Souza, Fernando Gomes., Bhansali, Shekhar., & Thundat, Thomas G. (2025). Harmfulness Score: A Data-Driven Framework for Ranking Environmental Risks of Microplastics. Macromolecular Rapid Communications. Advance online publication. https://doi.org/10.1002/marc.202500559
In this study, researchers analyzed 104,471 scientific abstracts about microplastics and nanoplastics using both bibliometric tools (methods for studying patterns in scientific publications) and machine learning models. This allowed them to map out major research themes and identify which plastic materials are most often linked to potential health and environmental risks.
They created a combined Harmfulness Score by using sentiment analysis, descriptions of harmful effects, and measures of how central certain terms are in scientific networks. Using this score, polystyrene (PS) and polyethylene (PE) ranked as the plastics most frequently associated with terms like oxidative stress, cytotoxicity, and genotoxicity, indicating that they are discussed more often in connection with harmful biological effects.
The analysis also revealed that important physicochemical details—such as particle size, density, and surface area—were rarely reported across studies (only 3.91%, 0.01%, and less than 0.01% of abstracts, respectively). This lack of information makes it harder to build accurate computer models or conduct reliable risk assessments.
Thematic clustering showed that current research focuses heavily on environmental policy and biological impacts of microplastics, while newer areas such as microbial and enzymatic degradation and legal-policy connections are rapidly emerging.
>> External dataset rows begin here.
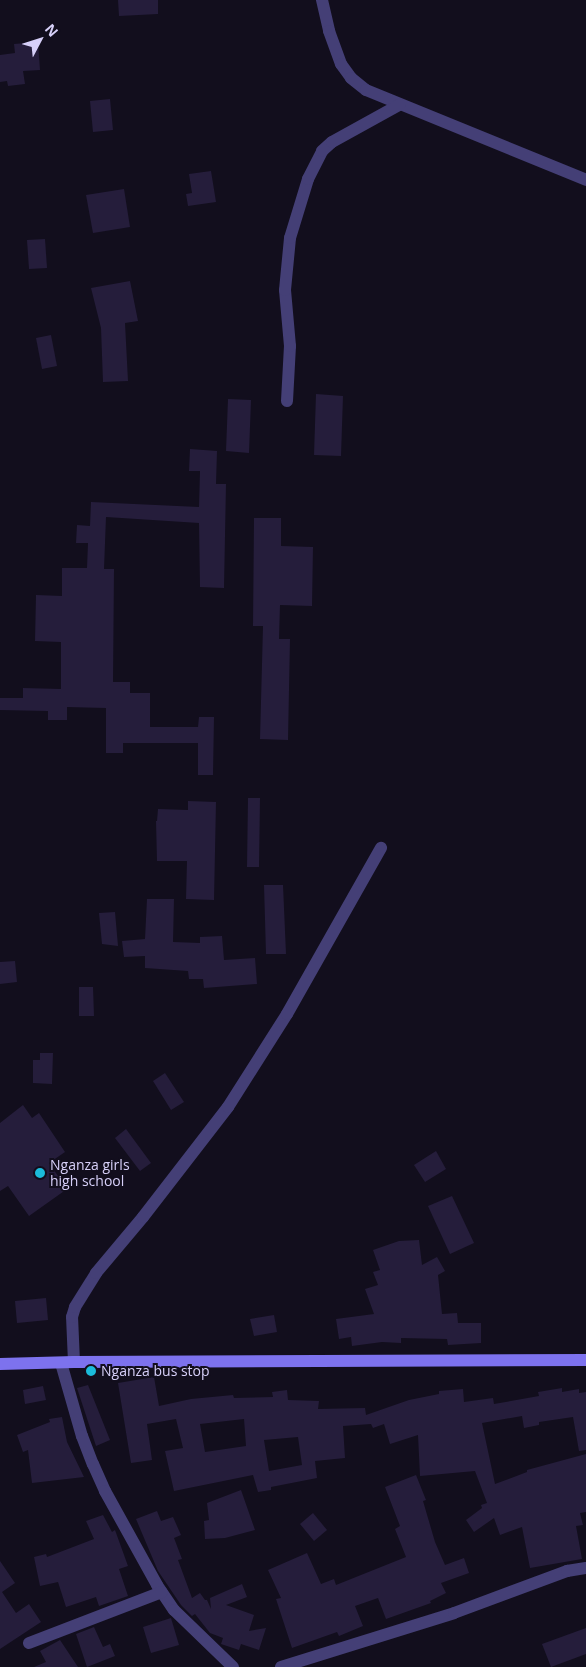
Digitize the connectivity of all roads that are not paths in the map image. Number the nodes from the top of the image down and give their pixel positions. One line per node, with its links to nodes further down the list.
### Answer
1 (322, 0): 2 (street)
2 (399, 106): 3 (street); 4 (street)
3 (586, 180)
4 (287, 401)
5 (381, 848): 7 (street)
6 (586, 1360): 7 (main road)
7 (74, 1362): 8 (main road)
8 (61, 1363): 9 (main road); 11 (street)
9 (0, 1364)
10 (586, 1568): 14 (street)
11 (162, 1592): 12 (street); 13 (street)
12 (29, 1644)
13 (234, 1667)
14 (281, 1667)

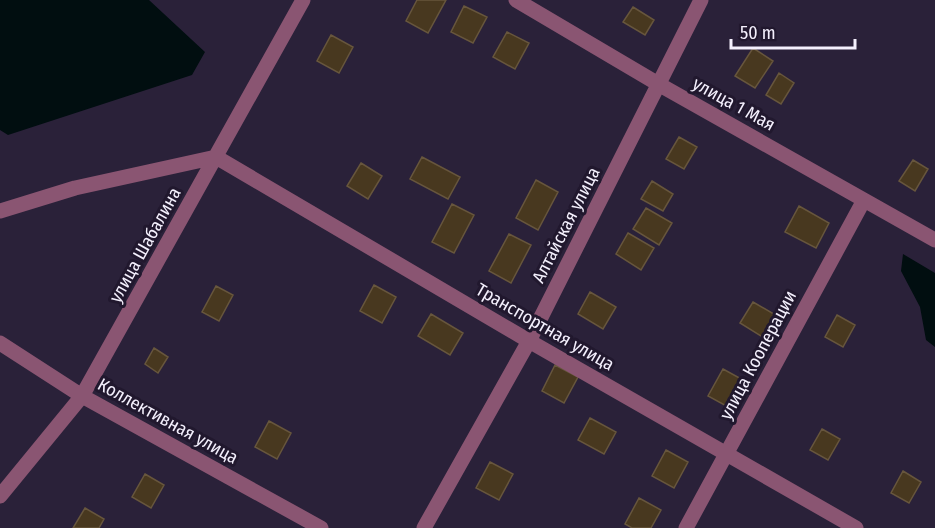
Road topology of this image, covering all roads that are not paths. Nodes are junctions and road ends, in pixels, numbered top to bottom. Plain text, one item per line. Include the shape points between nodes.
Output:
1 (303, 0) edge
2 (516, 0) edge
3 (701, 0) edge
4 (660, 85) junction
5 (216, 157) junction
6 (864, 200) junction
7 (0, 211) edge
8 (935, 240) edge
9 (529, 341) junction
10 (0, 343) edge
11 (82, 396) junction
12 (727, 454) junction
13 (0, 496) edge
14 (321, 528) edge
15 (424, 528) edge
16 (686, 528) edge
17 (856, 528) edge

1 - 5 street, улица Шабалина
2 - 4 street, улица 1 Мая
3 - 4 street, Алтайская улица
4 - 6 street, улица 1 Мая
4 - 9 street, Алтайская улица
5 - 7 street via 75,188
5 - 9 street, Транспортная улица
5 - 11 street, улица Шабалина
6 - 8 street, улица 1 Мая
6 - 12 street, улица Кооперации
9 - 12 street, Транспортная улица
9 - 15 street, Алтайская улица
10 - 11 street, Коллективная улица
11 - 13 street, улица Шабалина
11 - 14 street, Коллективная улица
12 - 16 street, улица Кооперации
12 - 17 street, Транспортная улица

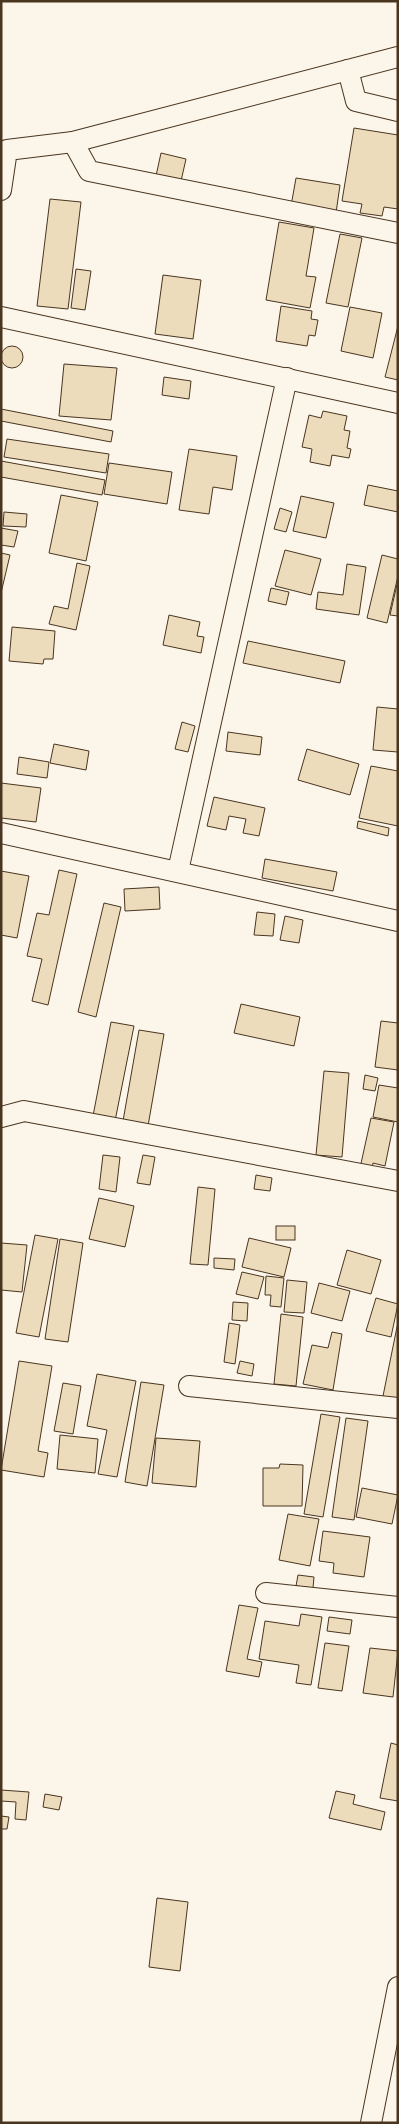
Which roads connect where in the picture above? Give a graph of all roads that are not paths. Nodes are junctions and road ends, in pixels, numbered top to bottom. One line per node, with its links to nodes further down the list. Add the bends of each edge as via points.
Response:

Overall, the findings point to a clear need for more standardized reporting practices and broader use of consistent analytical frameworks to improve the reliability of research and support better policymaking.

FIGURE 1
Co-occurrence network of terms in microplastic and nanoplastic research from 1961 to 2025, generated using VOSviewer. (a) Network visualization map showing clustered thematic areas based on term co-occurrence frequency and total link strength. (b) Overlay visualization map displaying the average publication year of terms, highlighting temporal trends and emerging research topics.